■ **Records for processing**:
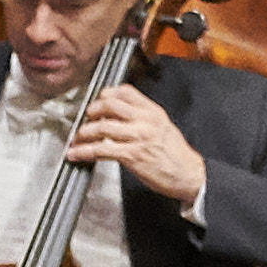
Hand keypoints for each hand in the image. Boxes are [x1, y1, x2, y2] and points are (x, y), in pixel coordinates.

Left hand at [71, 82, 209, 208]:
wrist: (189, 174)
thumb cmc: (176, 155)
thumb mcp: (162, 127)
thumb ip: (142, 118)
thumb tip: (118, 115)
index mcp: (153, 111)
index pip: (125, 91)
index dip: (106, 94)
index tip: (97, 100)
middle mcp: (145, 121)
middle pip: (110, 105)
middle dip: (91, 110)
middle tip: (85, 118)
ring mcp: (139, 137)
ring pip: (102, 127)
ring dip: (83, 132)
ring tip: (77, 138)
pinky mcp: (132, 156)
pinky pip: (101, 150)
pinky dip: (84, 151)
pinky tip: (76, 153)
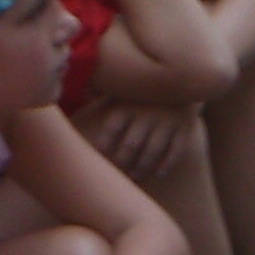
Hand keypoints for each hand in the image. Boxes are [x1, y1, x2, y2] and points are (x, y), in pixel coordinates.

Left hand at [78, 98, 194, 183]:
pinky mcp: (184, 128)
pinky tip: (159, 173)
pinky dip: (167, 164)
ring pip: (152, 153)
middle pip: (130, 146)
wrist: (182, 75)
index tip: (95, 161)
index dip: (102, 147)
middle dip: (121, 164)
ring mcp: (166, 122)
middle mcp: (146, 114)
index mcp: (127, 104)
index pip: (110, 129)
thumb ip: (99, 93)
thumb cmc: (142, 88)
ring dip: (141, 170)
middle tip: (115, 177)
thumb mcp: (122, 87)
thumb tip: (70, 93)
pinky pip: (175, 151)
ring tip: (134, 179)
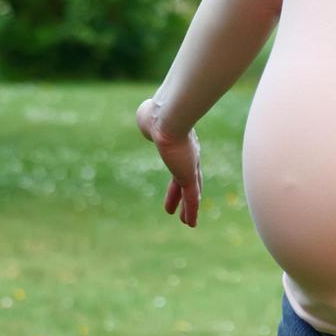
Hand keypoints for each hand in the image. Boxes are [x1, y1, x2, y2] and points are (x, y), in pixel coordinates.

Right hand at [135, 97, 201, 228]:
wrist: (165, 118)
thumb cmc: (156, 114)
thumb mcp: (150, 115)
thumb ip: (148, 115)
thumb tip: (143, 112)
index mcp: (179, 144)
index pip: (181, 162)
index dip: (179, 173)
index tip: (178, 183)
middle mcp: (188, 156)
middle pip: (189, 179)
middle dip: (185, 193)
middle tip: (184, 204)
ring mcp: (189, 166)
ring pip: (192, 192)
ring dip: (188, 208)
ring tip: (187, 222)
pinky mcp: (188, 176)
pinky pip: (192, 198)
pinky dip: (191, 211)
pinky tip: (191, 223)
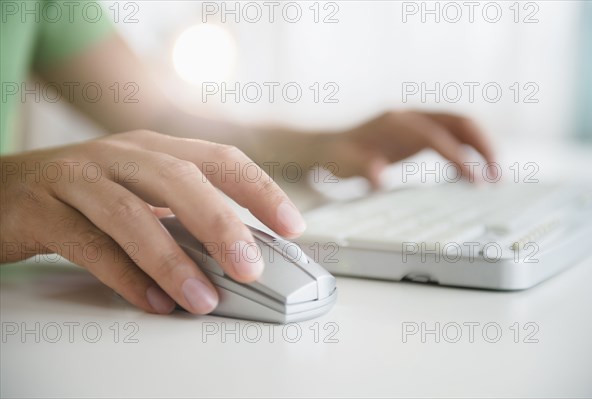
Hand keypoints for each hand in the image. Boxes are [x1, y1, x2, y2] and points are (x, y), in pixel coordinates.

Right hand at [0, 131, 305, 314]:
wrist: (7, 190)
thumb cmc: (87, 194)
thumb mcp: (143, 191)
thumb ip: (185, 215)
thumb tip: (239, 252)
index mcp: (155, 148)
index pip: (220, 159)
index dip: (260, 189)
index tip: (293, 225)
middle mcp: (121, 155)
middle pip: (180, 179)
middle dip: (221, 224)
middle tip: (250, 266)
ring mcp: (80, 178)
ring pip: (133, 215)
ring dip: (173, 260)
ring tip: (203, 298)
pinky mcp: (43, 210)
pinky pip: (90, 246)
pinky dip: (125, 277)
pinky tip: (153, 302)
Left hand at [312, 110, 495, 186]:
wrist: (328, 145)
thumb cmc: (336, 156)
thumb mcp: (343, 164)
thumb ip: (362, 168)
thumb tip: (379, 177)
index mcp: (395, 122)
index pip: (436, 135)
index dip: (458, 156)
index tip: (475, 179)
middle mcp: (410, 117)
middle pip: (459, 122)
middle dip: (483, 146)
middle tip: (497, 176)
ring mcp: (417, 123)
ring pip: (461, 127)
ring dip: (481, 148)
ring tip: (494, 176)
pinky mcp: (419, 133)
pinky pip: (453, 137)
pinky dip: (467, 152)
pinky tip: (469, 175)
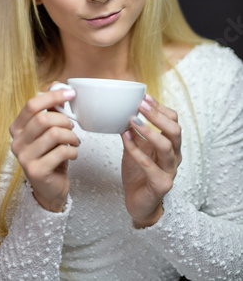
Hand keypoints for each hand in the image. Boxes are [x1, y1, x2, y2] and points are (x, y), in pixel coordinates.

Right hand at [9, 88, 78, 211]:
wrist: (50, 188)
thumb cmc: (51, 155)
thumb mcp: (49, 131)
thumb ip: (51, 110)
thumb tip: (57, 85)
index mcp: (17, 128)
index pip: (31, 105)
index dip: (53, 96)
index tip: (71, 93)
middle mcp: (16, 142)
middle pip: (43, 120)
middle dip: (63, 120)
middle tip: (72, 126)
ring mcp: (24, 158)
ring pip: (53, 134)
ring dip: (70, 136)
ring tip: (74, 141)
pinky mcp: (36, 171)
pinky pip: (61, 152)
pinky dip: (73, 151)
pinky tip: (73, 154)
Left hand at [121, 94, 181, 227]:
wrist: (139, 202)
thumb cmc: (139, 173)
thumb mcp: (136, 147)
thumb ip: (134, 132)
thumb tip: (123, 111)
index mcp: (171, 144)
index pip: (173, 120)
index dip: (160, 108)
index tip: (144, 97)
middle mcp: (174, 156)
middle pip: (175, 131)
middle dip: (157, 115)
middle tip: (140, 105)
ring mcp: (170, 171)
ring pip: (166, 147)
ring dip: (149, 131)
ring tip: (133, 120)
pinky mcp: (161, 184)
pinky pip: (149, 165)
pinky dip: (136, 150)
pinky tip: (125, 138)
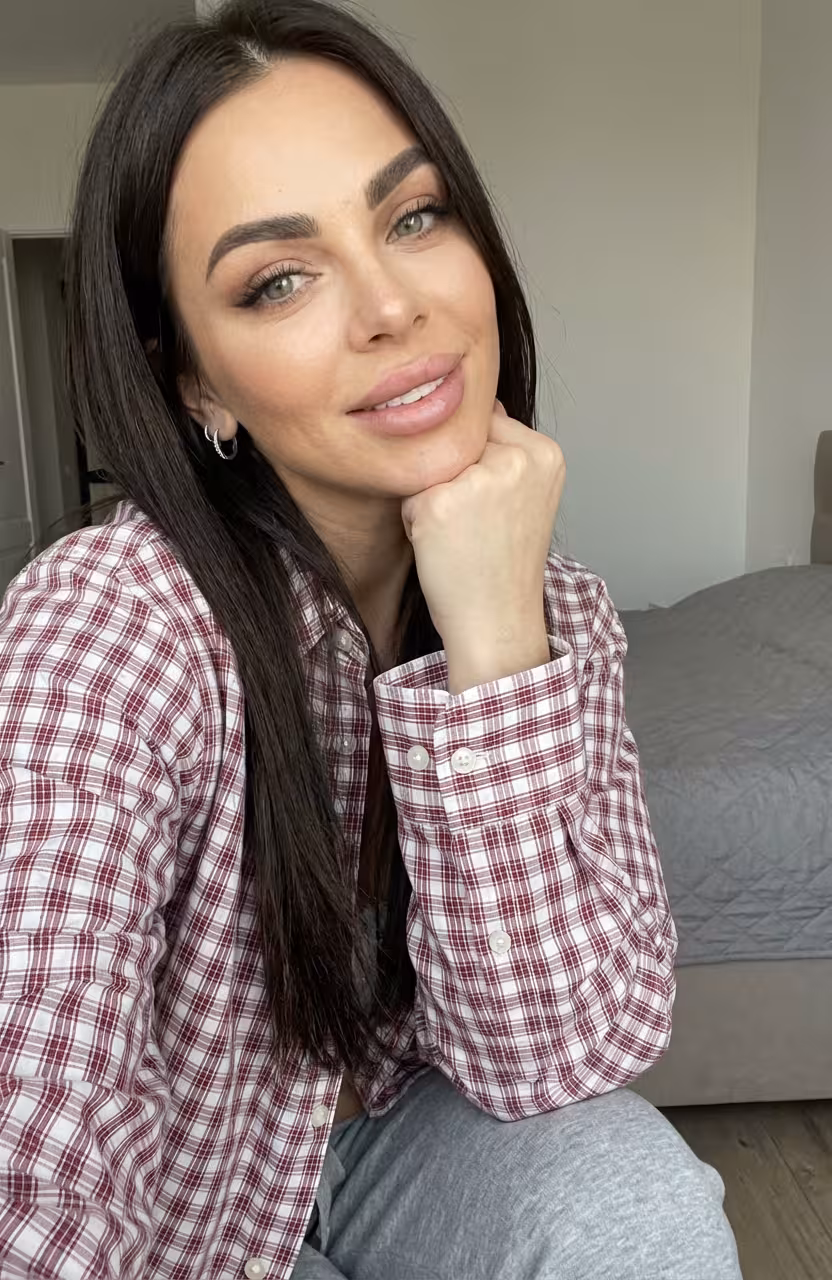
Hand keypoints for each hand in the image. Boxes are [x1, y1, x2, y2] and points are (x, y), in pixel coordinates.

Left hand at [401, 401, 565, 663]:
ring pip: (430, 467)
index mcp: (544, 453)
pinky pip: (409, 495)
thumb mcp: (528, 495)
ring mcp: (477, 480)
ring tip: (461, 536)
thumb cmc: (506, 563)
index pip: (489, 425)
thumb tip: (480, 404)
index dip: (480, 466)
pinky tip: (443, 548)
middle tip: (479, 527)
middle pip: (458, 443)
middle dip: (456, 477)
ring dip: (434, 498)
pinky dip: (416, 522)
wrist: (497, 619)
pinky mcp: (438, 503)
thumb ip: (508, 450)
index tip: (496, 509)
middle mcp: (516, 459)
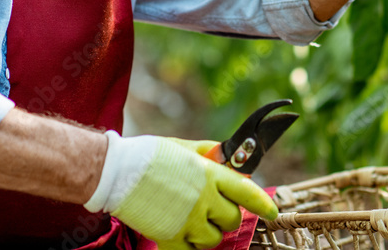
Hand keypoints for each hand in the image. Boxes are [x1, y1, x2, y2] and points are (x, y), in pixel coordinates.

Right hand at [85, 132, 278, 249]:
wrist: (116, 172)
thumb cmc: (150, 155)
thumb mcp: (185, 147)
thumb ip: (211, 155)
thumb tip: (230, 160)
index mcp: (210, 174)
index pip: (247, 192)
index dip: (263, 204)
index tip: (271, 212)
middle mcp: (203, 199)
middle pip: (232, 219)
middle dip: (226, 216)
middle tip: (213, 209)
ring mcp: (188, 221)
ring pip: (214, 239)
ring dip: (208, 232)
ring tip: (192, 219)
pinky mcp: (170, 237)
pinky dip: (190, 246)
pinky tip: (183, 234)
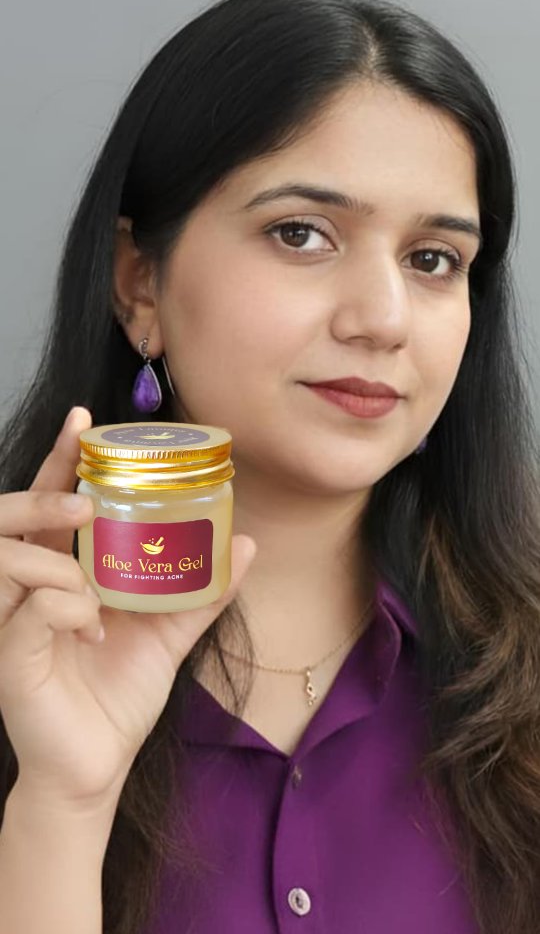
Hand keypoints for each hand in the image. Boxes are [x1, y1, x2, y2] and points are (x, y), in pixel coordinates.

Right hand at [0, 407, 255, 810]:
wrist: (99, 766)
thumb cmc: (121, 693)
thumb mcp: (170, 634)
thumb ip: (201, 590)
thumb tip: (243, 542)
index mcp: (60, 572)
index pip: (50, 504)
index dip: (60, 459)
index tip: (84, 418)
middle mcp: (27, 589)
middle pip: (11, 517)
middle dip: (45, 494)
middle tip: (86, 496)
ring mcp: (12, 621)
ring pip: (11, 558)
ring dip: (57, 559)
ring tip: (94, 583)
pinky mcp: (11, 656)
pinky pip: (31, 609)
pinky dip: (67, 607)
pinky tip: (93, 629)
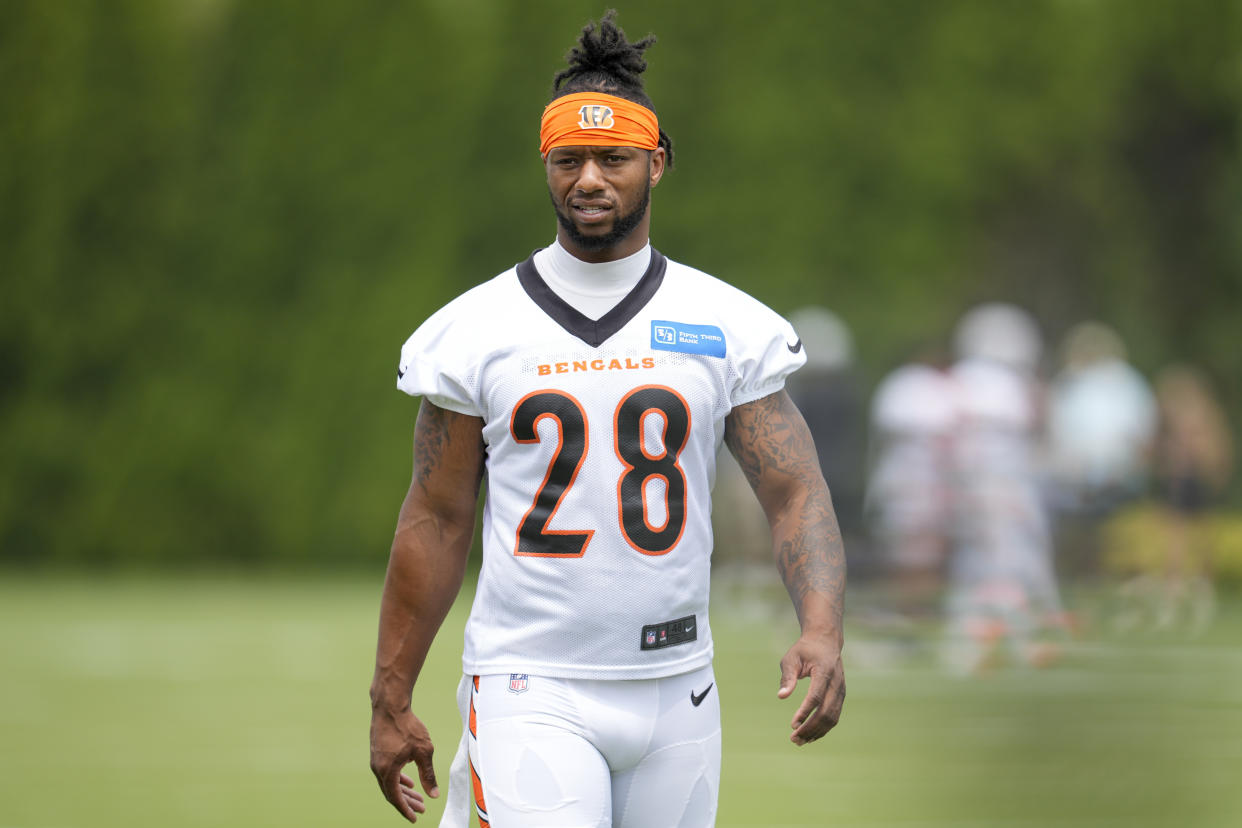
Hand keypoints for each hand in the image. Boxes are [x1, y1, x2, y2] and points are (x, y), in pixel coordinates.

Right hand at [370, 707, 439, 821]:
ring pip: (389, 782)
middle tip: (421, 809)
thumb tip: (433, 794)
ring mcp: (376, 760)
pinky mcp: (378, 752)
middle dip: (407, 802)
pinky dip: (398, 779)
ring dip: (403, 790)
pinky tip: (409, 780)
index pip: (395, 798)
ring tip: (417, 796)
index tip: (414, 818)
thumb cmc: (408, 727)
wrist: (390, 706)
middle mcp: (377, 768)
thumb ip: (428, 774)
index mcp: (387, 771)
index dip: (406, 809)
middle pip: (392, 792)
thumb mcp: (424, 752)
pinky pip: (387, 772)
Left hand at [777, 634, 844, 745]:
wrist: (825, 641)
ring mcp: (841, 690)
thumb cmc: (805, 649)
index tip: (792, 724)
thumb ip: (788, 676)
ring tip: (800, 741)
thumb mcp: (791, 657)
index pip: (816, 696)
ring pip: (832, 717)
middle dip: (810, 727)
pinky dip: (823, 728)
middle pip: (826, 712)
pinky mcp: (840, 696)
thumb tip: (781, 696)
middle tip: (793, 738)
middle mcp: (836, 683)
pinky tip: (810, 736)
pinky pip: (834, 716)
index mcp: (824, 671)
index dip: (805, 712)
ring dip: (817, 732)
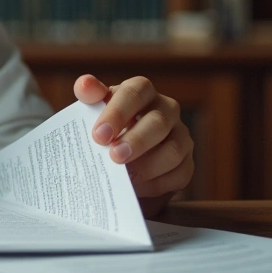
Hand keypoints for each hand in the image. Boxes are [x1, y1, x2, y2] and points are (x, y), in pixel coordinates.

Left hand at [74, 74, 193, 216]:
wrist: (121, 155)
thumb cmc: (108, 126)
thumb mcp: (96, 109)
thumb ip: (90, 96)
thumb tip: (84, 84)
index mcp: (142, 91)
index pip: (135, 93)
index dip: (118, 113)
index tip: (99, 135)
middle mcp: (166, 110)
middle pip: (158, 123)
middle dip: (136, 141)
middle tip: (114, 157)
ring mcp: (181, 136)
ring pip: (174, 150)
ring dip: (147, 166)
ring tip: (124, 178)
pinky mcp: (187, 163)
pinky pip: (179, 174)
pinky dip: (156, 184)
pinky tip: (137, 188)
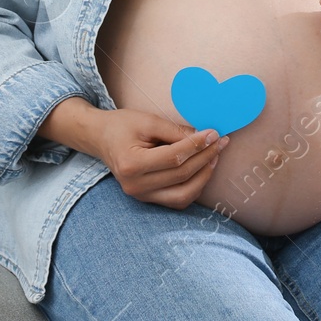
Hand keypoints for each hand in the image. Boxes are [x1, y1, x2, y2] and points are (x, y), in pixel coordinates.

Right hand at [91, 107, 228, 208]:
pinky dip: (194, 187)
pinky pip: (177, 199)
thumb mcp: (147, 121)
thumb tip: (205, 137)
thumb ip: (175, 131)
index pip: (174, 157)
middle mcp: (135, 186)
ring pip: (183, 194)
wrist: (101, 138)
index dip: (197, 146)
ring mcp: (141, 196)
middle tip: (220, 142)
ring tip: (214, 157)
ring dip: (204, 176)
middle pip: (181, 175)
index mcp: (131, 164)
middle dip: (205, 158)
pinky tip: (203, 170)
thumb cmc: (122, 125)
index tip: (214, 134)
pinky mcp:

■ **Work order**: Output exactly the lines above, from the line with "ring pip: (192, 192)" to the line with "pinky tip: (125, 138)", both included; skip the pictures.

■ **Task result**:
ring pip: (192, 192)
ring dip: (188, 208)
ring tip: (187, 222)
pinky mcp: (188, 176)
pinky pip: (192, 198)
pinky dip: (191, 211)
pinky tip: (191, 223)
Hand keypoints for each hand in the image. Boxes are [x1, y1, x2, y2] and points are (x, y), in pixel coordinates.

Right hand at [0, 131, 305, 314]:
wrist: (7, 190)
thumb cmc: (87, 194)
thumb mcp: (143, 191)
thumb ip: (185, 215)
thumb tip: (239, 252)
index mcp: (155, 148)
index pip: (220, 159)
index dip: (260, 189)
index tip: (293, 225)
middle mcp: (121, 155)
middle pip: (180, 179)
middle dip: (221, 224)
middle tip: (250, 266)
ring mcp: (80, 178)
ring pip: (133, 215)
ring dip: (173, 260)
ring tip: (203, 298)
pinky mcp: (43, 210)
pinky pip: (90, 246)
pinky dip: (125, 277)
pinky tip: (153, 302)
Left hand at [312, 110, 495, 186]:
wrist: (328, 145)
thumb cmc: (336, 156)
thumb mcp: (343, 164)
thumb ip: (362, 168)
thumb tip: (379, 177)
index mcp: (395, 122)
index pip: (436, 135)
index dip: (458, 156)
index tip: (475, 179)
middle mcp: (410, 117)
middle pip: (459, 122)
middle dip: (483, 146)
middle tip: (497, 176)
ring mcp: (417, 123)
ring pip: (461, 127)
ring dip: (481, 148)
ring tip: (494, 176)
pinky mcp: (419, 133)
pinky pip: (453, 137)
pinky dip: (467, 152)
pinky tip: (469, 175)
Hand keypoints for each hand in the image. Boxes are [x1, y1, x2, y2] and points are (x, y), in pixel coordinates.

Right hand at [9, 88, 78, 211]:
wrist: (50, 188)
thumb cmc: (51, 155)
thumb mcp: (49, 131)
thumb ip: (51, 110)
thumb tip: (57, 85)
index mcp: (17, 128)
index pip: (31, 105)
index dip: (53, 96)
index tip: (71, 93)
middle mcp: (16, 142)
middle pip: (43, 120)
middle dip: (63, 120)
middle tip: (72, 126)
ring mcp: (24, 158)
ring pip: (53, 134)
ring dip: (70, 136)
ring tip: (74, 141)
pinky mcp: (36, 171)
pinky pip: (61, 152)
pinky dip: (73, 151)
pinky tip: (73, 154)
Left hand at [121, 94, 181, 227]:
wrist: (139, 202)
thumb cmc: (139, 173)
thumb mcp: (136, 147)
thumb ip: (134, 132)
thumb tip: (123, 111)
index mcp: (171, 144)
index pip: (173, 120)
index dip: (160, 108)
index tip: (144, 97)
middle mcp: (174, 156)
middle pip: (175, 131)
middle dip: (157, 115)
middle tip: (140, 105)
ring mcp: (170, 171)
ring pip: (166, 147)
ring dip: (149, 131)
ring tip: (133, 120)
pinky mcp: (161, 184)
pinky pip: (149, 165)
pinky dip: (136, 150)
pinky tip: (125, 138)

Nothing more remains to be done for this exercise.